I have spent the last 15+ years going back and forth between laptops and desktop machines for work and development. My first laptop was in 1991, a PowerBook 100. It was so drastically underpowered (and had a pretty ugly passive matrix screen, a smaller keyboard, and only 8 Mb of RAM) that I gave it up in under 6 months. Fast forward to 2007 and it seems like the same issues exist when choosing to use a laptop or desktop – screen size/quality, keyboard/mouse, and storage. Since I’ve just gone from using a pretty beefy laptop full time to using a well-equipped desktop full time, I thought I’d share just a few insights on pros and cons of both.

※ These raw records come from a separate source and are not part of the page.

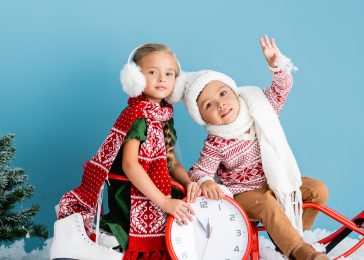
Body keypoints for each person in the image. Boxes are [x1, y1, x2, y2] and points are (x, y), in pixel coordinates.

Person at [167, 35, 329, 260]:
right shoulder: (217, 142)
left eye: (223, 93)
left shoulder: (259, 109)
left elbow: (281, 89)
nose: (220, 104)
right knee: (267, 206)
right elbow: (199, 170)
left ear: (234, 91)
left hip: (274, 184)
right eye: (209, 105)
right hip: (244, 194)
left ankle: (291, 237)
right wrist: (206, 181)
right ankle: (302, 252)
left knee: (318, 189)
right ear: (203, 117)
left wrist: (276, 64)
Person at [57, 43, 200, 259]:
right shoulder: (137, 116)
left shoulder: (164, 116)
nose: (162, 79)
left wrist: (189, 183)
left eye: (169, 74)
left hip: (155, 184)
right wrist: (163, 201)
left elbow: (173, 163)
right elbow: (130, 165)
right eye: (153, 72)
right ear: (136, 78)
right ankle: (114, 234)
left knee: (187, 201)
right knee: (173, 205)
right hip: (130, 190)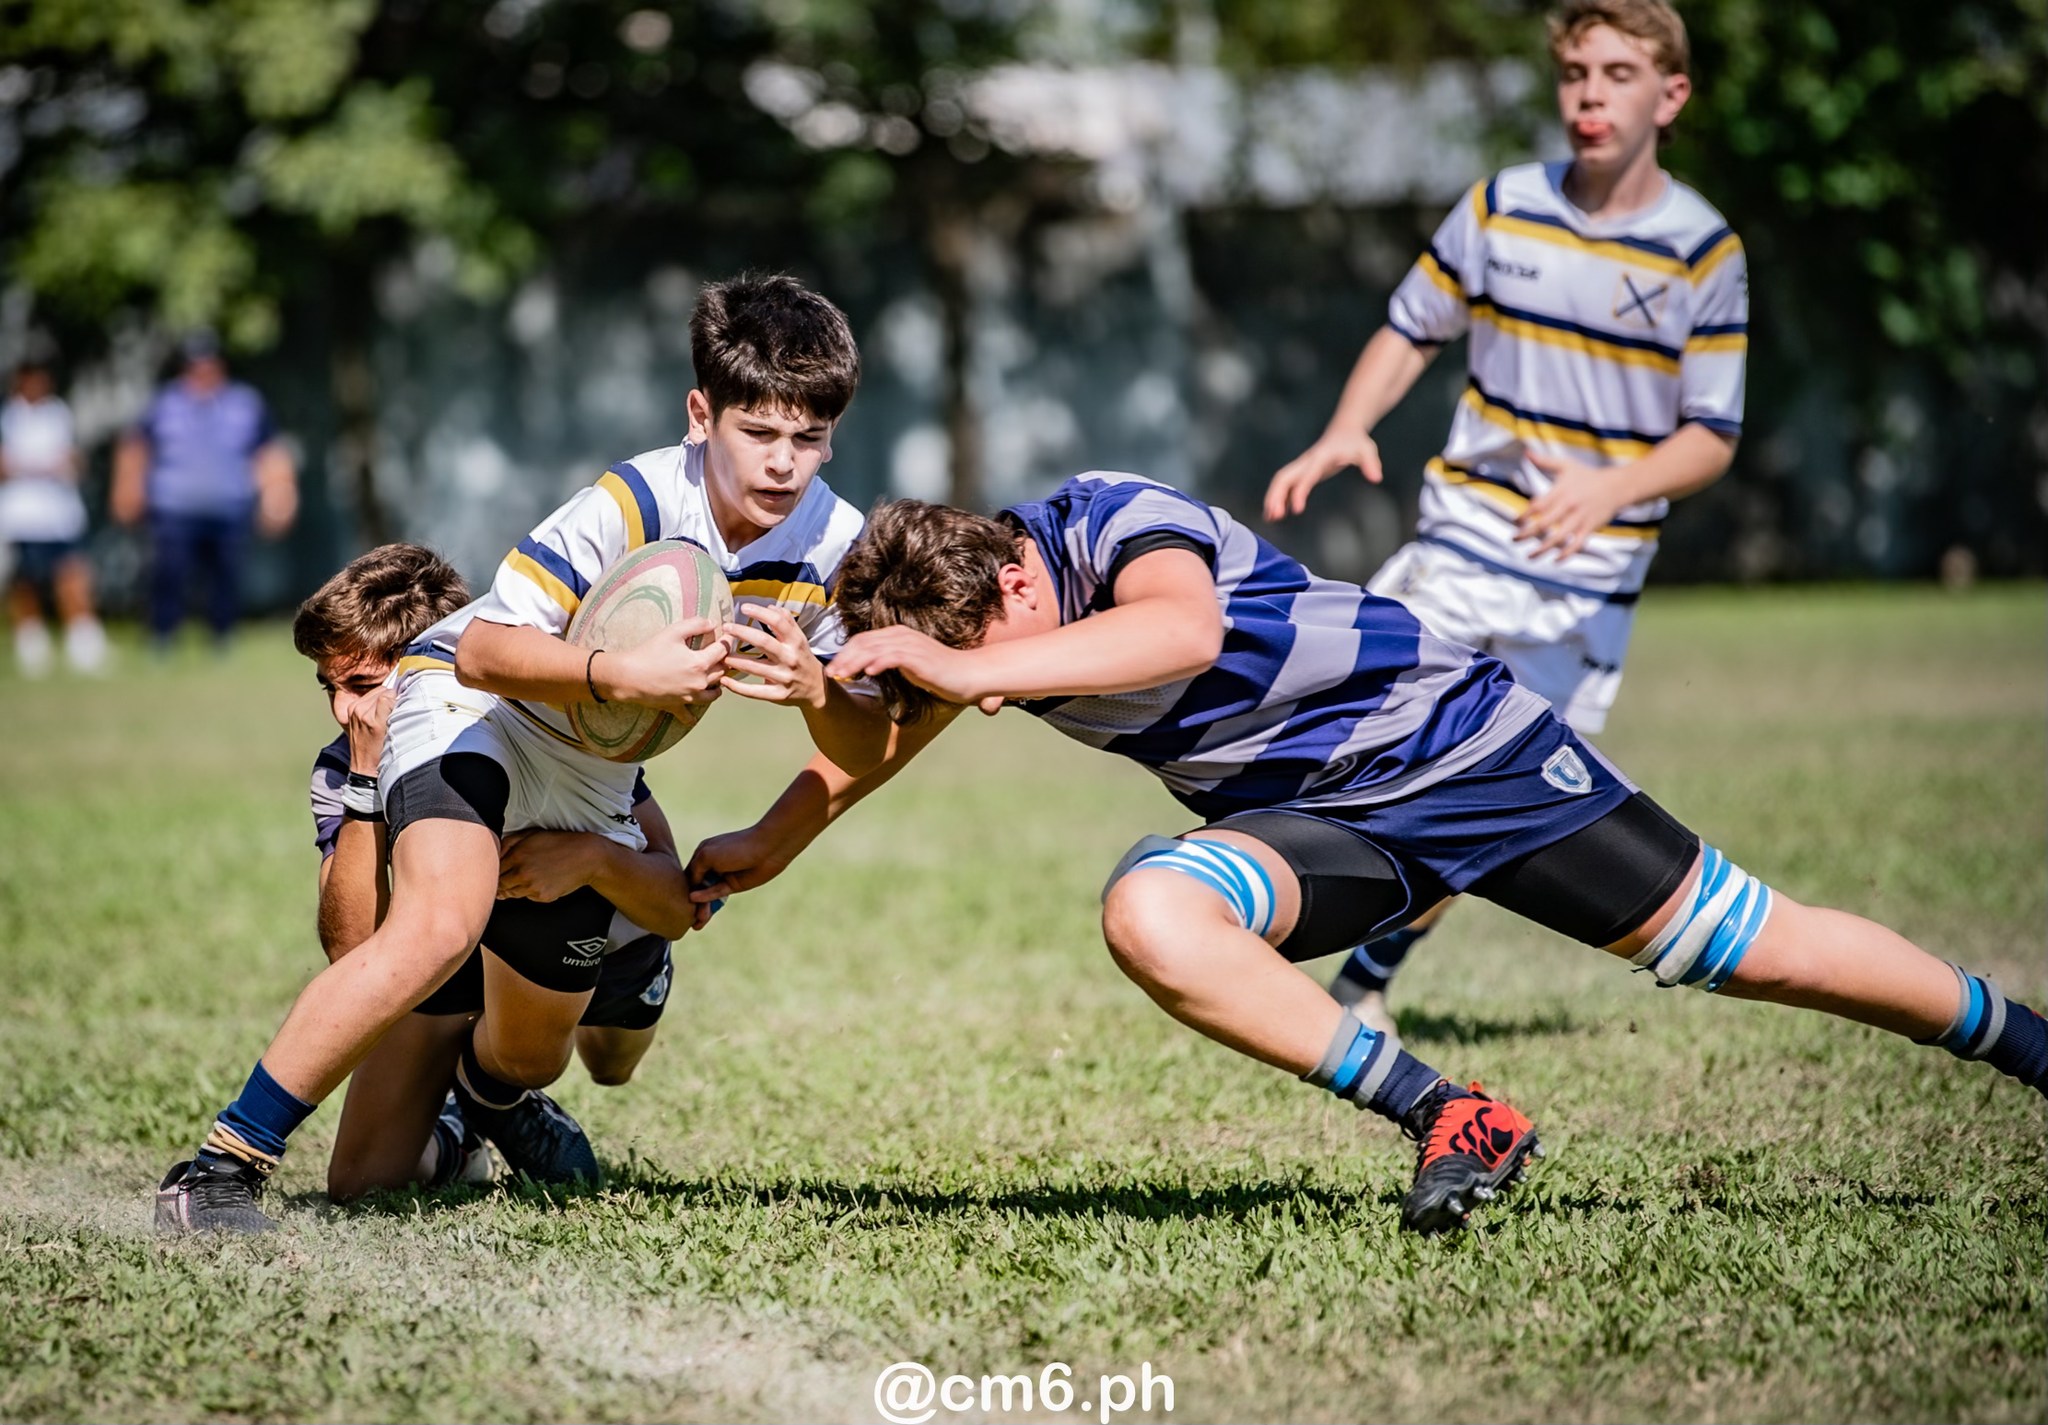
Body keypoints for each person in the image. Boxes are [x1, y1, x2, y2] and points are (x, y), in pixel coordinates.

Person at [688, 474, 2048, 1236]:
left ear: (1016, 582)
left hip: (1470, 756)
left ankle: (2031, 1049)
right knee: (1154, 910)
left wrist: (947, 664)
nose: (980, 690)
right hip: (1323, 830)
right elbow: (873, 742)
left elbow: (1181, 635)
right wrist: (776, 823)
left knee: (1755, 950)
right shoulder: (977, 630)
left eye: (978, 658)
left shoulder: (1102, 518)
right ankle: (1450, 1114)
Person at [155, 272, 891, 1234]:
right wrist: (616, 674)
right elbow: (482, 649)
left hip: (591, 773)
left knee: (531, 1055)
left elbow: (864, 740)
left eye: (811, 437)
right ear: (701, 414)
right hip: (476, 711)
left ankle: (481, 1106)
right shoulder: (629, 501)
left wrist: (818, 690)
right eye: (761, 433)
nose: (786, 464)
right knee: (439, 923)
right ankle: (218, 1169)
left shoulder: (835, 543)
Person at [1263, 0, 1746, 1037]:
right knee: (1357, 706)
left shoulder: (1702, 254)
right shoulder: (1497, 208)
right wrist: (1343, 429)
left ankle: (1364, 980)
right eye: (1575, 71)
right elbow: (1408, 326)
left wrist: (1604, 490)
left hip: (1588, 572)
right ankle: (1260, 890)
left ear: (1669, 95)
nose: (1588, 93)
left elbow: (1709, 435)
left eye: (1617, 73)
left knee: (1489, 801)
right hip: (1464, 530)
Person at [293, 543, 689, 1203]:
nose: (341, 710)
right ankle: (468, 1116)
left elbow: (673, 899)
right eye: (330, 686)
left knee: (610, 1064)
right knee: (361, 1182)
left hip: (604, 945)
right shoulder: (343, 766)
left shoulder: (545, 731)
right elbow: (352, 953)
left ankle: (497, 1077)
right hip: (456, 960)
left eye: (359, 686)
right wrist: (367, 781)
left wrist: (590, 857)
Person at [111, 333, 297, 652]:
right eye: (194, 366)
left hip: (229, 505)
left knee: (226, 577)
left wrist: (280, 496)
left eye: (209, 365)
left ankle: (222, 638)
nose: (202, 373)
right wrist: (126, 488)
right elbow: (135, 448)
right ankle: (163, 636)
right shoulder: (165, 403)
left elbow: (269, 452)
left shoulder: (245, 403)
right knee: (169, 574)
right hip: (174, 507)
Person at [0, 358, 106, 675]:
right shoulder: (8, 417)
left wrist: (46, 465)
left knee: (72, 573)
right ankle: (31, 641)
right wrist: (39, 466)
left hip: (59, 514)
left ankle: (83, 639)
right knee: (26, 580)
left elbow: (72, 459)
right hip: (22, 514)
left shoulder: (58, 413)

The obvious points: (1) Desktops can have much more power and storage than laptops. Price aside, my new desktop is a quad-core 64-bit processor with 3Gb of RAM (expandable to 8Gb) with 640Gb of SATA RAID 1 storage for (<$800). I don’t know that a similarly equipped laptop is even possible, affordable, or if it would have any battery life (or burn up if used for a while). With so much development happening on virtual machines (VPCs) nowadays (for many reasons) it is nice to be able to have the hard drive space (on separate physical drives), available memory, and ability to dedicate a core of your CPU to an individual VPC. With 2Gb of memory being a minimum development environment (4Gb being ideal – especially in a 32 bit environment) being able to (cheaply) add RAM is key. Also if you run a local development database, having a separate drive/core for it is nice as well.

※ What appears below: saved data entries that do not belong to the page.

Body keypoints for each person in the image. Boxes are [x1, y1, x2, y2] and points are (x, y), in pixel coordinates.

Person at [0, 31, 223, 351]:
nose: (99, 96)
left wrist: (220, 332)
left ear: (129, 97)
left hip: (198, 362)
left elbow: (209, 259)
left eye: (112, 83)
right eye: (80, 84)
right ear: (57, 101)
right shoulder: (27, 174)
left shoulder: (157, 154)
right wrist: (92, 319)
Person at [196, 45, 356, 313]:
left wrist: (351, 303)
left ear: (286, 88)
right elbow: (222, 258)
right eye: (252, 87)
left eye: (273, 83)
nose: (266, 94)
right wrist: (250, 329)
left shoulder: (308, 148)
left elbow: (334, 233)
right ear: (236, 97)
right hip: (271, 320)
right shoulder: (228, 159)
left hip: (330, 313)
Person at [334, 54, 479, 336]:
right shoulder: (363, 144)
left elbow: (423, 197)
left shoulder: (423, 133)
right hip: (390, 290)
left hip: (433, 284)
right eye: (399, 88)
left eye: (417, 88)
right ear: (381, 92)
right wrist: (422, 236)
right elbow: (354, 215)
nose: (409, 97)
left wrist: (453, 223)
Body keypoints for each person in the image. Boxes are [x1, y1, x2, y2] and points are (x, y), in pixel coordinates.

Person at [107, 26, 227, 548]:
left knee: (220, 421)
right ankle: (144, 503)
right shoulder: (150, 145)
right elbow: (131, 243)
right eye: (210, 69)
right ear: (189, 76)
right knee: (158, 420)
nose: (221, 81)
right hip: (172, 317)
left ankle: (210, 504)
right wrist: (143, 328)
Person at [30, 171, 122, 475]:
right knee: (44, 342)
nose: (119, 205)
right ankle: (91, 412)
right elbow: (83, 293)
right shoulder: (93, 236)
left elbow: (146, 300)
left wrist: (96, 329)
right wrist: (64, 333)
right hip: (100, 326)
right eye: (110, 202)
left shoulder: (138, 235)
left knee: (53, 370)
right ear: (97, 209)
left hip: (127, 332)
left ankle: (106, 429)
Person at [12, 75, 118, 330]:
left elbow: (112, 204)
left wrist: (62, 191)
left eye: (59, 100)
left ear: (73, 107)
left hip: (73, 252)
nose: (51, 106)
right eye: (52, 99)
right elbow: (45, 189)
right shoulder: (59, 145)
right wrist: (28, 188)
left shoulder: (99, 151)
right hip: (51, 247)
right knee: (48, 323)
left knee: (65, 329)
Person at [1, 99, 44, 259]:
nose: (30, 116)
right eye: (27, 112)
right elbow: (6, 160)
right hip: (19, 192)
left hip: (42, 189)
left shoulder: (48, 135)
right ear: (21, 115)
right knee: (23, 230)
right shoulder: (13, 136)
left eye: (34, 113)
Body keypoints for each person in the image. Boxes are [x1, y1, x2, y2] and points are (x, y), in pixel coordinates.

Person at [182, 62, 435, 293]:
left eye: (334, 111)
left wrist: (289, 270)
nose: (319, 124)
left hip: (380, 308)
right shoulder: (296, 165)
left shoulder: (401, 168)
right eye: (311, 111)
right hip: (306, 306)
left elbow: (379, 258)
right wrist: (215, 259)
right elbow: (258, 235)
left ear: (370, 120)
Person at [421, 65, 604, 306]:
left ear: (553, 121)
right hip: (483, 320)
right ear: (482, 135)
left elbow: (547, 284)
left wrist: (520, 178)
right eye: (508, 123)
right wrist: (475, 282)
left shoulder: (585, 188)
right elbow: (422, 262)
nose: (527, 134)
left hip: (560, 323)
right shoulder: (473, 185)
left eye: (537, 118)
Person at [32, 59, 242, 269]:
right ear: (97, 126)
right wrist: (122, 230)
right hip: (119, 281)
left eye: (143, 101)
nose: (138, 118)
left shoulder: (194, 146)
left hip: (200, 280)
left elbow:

(2) You can’t easily present with a desktop. Whether it is an internal “lunch-n-learn”, client demo, or user group meeting – if you ever meet with and talk to people, having a desktop is like hauling an anchor around. It also goes without saying that if you work away from your desk for an extended period of time, and have to bring your own hardware, then a laptop is a requirement.
(3) Multiple monitors – I can’t say enough about this – using 2+ monitors for development is a huge increase in productivity and reduction in distraction/frustration. Being able to have one screen for reading documentation, research, e-mail and one as a “work surface” is almost a requirement for development today. Having the user interface on one screen and the event code or markup on the other screen is very helpful (wish Visual Studio handled multiple screens better). Both desktops and laptops can have multiple screens, though the coveted 3-screen setup is just “a card away” on a desktop. Plus with a desktop you can put your monitor where it “should be” which is at about eye-level while sitting – hard to do that with a laptop and keep typing.

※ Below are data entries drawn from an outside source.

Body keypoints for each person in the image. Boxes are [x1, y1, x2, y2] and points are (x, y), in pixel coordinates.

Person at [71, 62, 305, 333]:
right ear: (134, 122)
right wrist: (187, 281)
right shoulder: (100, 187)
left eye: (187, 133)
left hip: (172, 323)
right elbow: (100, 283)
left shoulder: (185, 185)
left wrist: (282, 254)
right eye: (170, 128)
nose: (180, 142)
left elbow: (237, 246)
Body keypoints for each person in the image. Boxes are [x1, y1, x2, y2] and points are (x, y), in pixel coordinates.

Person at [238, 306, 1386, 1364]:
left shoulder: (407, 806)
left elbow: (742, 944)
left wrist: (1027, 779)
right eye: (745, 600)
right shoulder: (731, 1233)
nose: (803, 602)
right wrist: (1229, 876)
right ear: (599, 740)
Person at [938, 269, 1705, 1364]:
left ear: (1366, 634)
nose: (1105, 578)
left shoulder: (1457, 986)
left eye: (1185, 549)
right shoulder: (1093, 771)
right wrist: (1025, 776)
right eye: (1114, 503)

Less obvious points: (4) Keyboard. I love my ergonomic keyboard, and can type more accurately and for longer periods of time with it. Laptop keyboards tend to be smaller and flat (so they can fold down). You can add a keyboard to a laptop but it is awkward. Plus with a desktop you can put the keyboard on the little keyboard shelf on many desks which puts it at a better level ergonomically (arms lower – near right angle).
(5) Pair programming and support/debugging – it is nice to be able to take your entire laptop to someone who you are working with or who will help you with a problem. It is a more natural way to work. Desktop machines are anchored, by design. Sure you can do a remote takeover of your machine, or walk over to another person’s desk to see their issue, but it is less convenient.
(6) Taking work home with you – this is a toughie. For me, I think I would rather come in early or stay late and work on a desktop than have the “opportunity” to easily take a laptop home with me and try to get it done there. I’d still argue that you can be more efficient/productive on a desktop (with a higher-performing machine with more screen “real estate” in a more ergonomic setup) and maybe be able to avoid not getting work done in the first place. But to be able to physically and mentally “leave work” at the end of the day is actually very healthy – even if this means longer hours at the office when needed.
Well, that’s my $.02 on the topic (refunds available if you include a self-addressed stamped envelope).